- [Petunjuk Tugas] Tuliskan ulang secara persis bagian artikel tentang putusan MK atas pasal penyebaran berita bohong, mulai dari "MK Putuskan Pasal" sampai dengan "Hukum Pidana inkonstitusional.".

- [Penggalan Teks]
Selasa, 22 Juli 2025
Menu

MK Putuskan Pasal Sebar Berita Bohong Inkonstitusional karena Batasi HAM

Redaksi
Gedung Mahkamah Konstitusi (MK)
Gedung Mahkamah Konstitusi (MK)
Bagikan:

FORUM KEADILAN – Mahkamah Konstitusi (MK) menyatakan bahwa dua pasal yang mengatur soal penyebaran berita bohong atau hoax yang dapat menimbulkan keonaran dalam Undang-Undang (UU) Nomor 1 Tahun 1946 tentang Peraturan Hukum Pidana inkonstitusional.

MK berpandangan bahwa Pasal 14 dan 15 UU 1/1946 merupakan pasal karet yang menyebabkan terjadinya multi tafsir. Apalagi, tidak ada parameter atau tolak ukur yang jelas dalam penerapan peraturan tersebut, sehingga berdampak dalam membatasi hak individu dalam kebebasan berpikir dan berpendapat.

- [Entri Data]

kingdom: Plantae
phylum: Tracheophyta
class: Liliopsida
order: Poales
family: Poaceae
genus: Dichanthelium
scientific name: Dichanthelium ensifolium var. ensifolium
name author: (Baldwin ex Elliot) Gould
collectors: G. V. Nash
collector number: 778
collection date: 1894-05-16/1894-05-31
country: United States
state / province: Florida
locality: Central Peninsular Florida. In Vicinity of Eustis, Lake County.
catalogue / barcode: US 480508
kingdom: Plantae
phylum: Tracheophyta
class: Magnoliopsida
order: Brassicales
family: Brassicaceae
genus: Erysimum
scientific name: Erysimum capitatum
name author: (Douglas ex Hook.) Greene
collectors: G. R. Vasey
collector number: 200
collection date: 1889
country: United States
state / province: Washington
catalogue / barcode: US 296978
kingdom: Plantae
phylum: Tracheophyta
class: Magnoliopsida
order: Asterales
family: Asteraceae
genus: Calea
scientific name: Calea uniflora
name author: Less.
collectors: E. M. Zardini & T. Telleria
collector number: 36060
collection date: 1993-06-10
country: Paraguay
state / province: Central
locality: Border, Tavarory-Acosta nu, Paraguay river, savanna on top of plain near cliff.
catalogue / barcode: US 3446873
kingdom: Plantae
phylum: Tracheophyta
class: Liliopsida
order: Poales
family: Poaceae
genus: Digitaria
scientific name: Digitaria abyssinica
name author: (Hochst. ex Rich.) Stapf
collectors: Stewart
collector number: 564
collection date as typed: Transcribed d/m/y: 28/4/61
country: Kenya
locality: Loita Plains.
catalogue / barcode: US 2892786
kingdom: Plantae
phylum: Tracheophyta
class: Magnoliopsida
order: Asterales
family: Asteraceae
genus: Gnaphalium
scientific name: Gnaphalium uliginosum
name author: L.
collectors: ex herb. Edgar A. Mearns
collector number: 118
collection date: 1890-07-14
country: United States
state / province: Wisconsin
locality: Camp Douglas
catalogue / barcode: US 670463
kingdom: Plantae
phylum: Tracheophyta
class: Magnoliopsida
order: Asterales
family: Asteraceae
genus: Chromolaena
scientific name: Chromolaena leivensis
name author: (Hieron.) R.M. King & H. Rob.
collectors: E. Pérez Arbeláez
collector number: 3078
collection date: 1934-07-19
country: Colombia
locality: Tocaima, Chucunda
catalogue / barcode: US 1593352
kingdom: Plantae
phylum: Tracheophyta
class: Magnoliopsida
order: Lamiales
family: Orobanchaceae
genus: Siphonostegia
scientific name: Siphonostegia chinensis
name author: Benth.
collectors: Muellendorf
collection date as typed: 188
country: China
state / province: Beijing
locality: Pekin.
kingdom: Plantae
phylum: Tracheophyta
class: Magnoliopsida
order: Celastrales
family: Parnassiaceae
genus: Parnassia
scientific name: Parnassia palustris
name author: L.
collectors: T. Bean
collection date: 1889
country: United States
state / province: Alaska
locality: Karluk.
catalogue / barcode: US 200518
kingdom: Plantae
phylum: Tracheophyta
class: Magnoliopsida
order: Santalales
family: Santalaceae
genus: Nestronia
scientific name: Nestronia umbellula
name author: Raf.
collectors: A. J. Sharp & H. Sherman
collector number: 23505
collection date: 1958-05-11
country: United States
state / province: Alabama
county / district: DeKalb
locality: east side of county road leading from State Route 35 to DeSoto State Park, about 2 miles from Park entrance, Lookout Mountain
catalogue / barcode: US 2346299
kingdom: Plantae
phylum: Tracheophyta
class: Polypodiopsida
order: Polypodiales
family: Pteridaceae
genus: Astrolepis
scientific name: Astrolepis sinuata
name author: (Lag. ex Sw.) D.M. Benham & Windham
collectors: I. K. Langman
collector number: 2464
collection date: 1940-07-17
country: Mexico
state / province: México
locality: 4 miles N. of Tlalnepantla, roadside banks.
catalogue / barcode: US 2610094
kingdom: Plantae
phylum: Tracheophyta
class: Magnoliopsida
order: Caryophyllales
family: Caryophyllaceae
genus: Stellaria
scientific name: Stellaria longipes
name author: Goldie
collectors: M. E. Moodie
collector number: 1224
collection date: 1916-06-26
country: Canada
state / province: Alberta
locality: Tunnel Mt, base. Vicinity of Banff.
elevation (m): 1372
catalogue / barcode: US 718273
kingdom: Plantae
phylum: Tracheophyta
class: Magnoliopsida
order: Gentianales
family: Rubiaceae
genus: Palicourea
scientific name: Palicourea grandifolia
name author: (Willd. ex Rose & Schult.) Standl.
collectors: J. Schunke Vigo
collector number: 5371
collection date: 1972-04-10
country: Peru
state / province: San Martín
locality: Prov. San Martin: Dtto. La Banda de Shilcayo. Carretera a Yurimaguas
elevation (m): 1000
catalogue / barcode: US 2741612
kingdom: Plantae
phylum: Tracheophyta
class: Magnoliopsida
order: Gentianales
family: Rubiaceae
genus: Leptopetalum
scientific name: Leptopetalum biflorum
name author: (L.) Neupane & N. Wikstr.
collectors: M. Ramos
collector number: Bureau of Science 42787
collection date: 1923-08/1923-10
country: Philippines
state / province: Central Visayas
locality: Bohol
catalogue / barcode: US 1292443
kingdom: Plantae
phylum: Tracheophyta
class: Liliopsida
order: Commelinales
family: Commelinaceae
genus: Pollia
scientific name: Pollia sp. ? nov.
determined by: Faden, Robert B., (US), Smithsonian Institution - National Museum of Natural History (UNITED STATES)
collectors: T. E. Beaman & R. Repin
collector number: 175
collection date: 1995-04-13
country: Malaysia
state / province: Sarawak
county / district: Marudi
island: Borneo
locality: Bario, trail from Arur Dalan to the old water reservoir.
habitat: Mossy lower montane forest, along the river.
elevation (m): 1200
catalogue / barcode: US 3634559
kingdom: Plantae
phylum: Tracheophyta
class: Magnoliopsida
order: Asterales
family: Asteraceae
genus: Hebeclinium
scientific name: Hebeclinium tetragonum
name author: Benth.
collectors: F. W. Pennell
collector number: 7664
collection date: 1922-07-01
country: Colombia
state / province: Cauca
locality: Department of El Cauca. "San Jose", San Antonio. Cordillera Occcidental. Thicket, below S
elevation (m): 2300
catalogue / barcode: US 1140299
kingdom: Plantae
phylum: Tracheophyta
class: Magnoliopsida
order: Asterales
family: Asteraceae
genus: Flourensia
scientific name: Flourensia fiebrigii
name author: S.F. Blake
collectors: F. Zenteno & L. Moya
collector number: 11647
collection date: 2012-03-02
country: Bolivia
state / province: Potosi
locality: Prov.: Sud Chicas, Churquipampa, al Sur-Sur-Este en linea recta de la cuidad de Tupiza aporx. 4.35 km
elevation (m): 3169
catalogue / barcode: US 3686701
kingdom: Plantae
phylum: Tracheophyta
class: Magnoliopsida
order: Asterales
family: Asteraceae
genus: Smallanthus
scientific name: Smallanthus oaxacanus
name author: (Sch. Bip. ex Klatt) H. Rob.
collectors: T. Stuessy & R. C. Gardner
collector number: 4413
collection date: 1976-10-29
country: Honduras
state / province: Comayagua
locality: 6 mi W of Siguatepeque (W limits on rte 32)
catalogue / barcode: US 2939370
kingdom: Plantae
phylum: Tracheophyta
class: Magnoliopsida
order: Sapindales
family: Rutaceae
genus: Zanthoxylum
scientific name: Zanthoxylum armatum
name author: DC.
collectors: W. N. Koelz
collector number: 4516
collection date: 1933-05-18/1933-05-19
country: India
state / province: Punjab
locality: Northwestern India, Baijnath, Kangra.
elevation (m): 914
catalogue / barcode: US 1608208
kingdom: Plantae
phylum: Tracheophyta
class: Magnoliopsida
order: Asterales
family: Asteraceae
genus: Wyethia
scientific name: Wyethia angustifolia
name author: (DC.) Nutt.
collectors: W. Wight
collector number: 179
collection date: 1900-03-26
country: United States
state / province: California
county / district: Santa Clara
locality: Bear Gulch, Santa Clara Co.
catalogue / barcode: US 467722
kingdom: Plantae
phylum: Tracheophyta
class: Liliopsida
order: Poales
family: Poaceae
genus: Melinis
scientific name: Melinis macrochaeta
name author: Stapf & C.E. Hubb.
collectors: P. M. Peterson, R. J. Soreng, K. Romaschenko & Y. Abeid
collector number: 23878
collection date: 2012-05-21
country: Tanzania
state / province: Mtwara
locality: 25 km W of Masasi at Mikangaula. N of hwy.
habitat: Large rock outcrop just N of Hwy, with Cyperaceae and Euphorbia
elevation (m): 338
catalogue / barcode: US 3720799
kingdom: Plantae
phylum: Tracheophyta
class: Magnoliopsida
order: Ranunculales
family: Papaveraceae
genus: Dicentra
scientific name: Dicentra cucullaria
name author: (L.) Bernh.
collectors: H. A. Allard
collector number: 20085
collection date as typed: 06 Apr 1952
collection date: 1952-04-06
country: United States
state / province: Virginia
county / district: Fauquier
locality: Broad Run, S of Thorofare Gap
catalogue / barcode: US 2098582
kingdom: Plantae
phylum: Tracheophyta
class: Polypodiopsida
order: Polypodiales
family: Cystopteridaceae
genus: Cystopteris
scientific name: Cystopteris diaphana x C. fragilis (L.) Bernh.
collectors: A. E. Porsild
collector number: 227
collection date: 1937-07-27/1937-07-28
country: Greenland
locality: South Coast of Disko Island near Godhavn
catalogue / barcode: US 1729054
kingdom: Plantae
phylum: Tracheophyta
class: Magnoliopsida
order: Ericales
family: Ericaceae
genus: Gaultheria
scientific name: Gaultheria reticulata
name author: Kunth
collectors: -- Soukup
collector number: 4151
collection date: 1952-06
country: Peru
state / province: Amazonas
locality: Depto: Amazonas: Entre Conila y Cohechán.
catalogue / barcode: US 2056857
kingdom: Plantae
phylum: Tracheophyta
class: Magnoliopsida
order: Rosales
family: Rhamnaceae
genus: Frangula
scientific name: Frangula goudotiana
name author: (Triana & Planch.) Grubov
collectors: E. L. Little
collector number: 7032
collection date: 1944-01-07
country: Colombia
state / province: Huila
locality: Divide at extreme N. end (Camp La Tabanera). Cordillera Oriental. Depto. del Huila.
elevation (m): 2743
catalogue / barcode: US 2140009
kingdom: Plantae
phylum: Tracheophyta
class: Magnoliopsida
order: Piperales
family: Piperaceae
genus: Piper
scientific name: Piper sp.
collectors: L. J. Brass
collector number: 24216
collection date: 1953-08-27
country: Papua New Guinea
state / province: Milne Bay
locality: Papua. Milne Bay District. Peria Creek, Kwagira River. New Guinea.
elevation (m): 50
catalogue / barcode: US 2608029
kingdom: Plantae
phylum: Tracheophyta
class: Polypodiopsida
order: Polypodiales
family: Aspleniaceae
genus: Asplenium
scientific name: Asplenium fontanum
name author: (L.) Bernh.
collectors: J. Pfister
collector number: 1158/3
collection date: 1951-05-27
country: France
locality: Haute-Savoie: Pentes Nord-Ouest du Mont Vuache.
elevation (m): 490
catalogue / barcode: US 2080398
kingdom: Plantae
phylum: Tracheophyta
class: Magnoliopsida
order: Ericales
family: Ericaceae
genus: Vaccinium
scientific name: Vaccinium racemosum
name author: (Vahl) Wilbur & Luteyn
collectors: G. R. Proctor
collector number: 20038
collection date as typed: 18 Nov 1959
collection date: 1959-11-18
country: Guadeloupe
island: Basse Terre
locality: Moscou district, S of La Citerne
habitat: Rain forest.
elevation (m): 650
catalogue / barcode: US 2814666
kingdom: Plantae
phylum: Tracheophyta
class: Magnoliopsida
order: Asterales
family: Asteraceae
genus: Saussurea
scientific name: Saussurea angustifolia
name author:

- [Jawaban Tugas]
MK Putuskan Pasal Sebar Berita Bohong Inkonstitusional karena Batasi HAM

Redaksi
Gedung Mahkamah Konstitusi (MK)
Gedung Mahkamah Konstitusi (MK)
Bagikan:

FORUM KEADILAN – Mahkamah Konstitusi (MK) menyatakan bahwa dua pasal yang mengatur soal penyebaran berita bohong atau hoax yang dapat menimbulkan keonaran dalam Undang-Undang (UU) Nomor 1 Tahun 1946 tentang Peraturan Hukum Pidana inkonstitusional.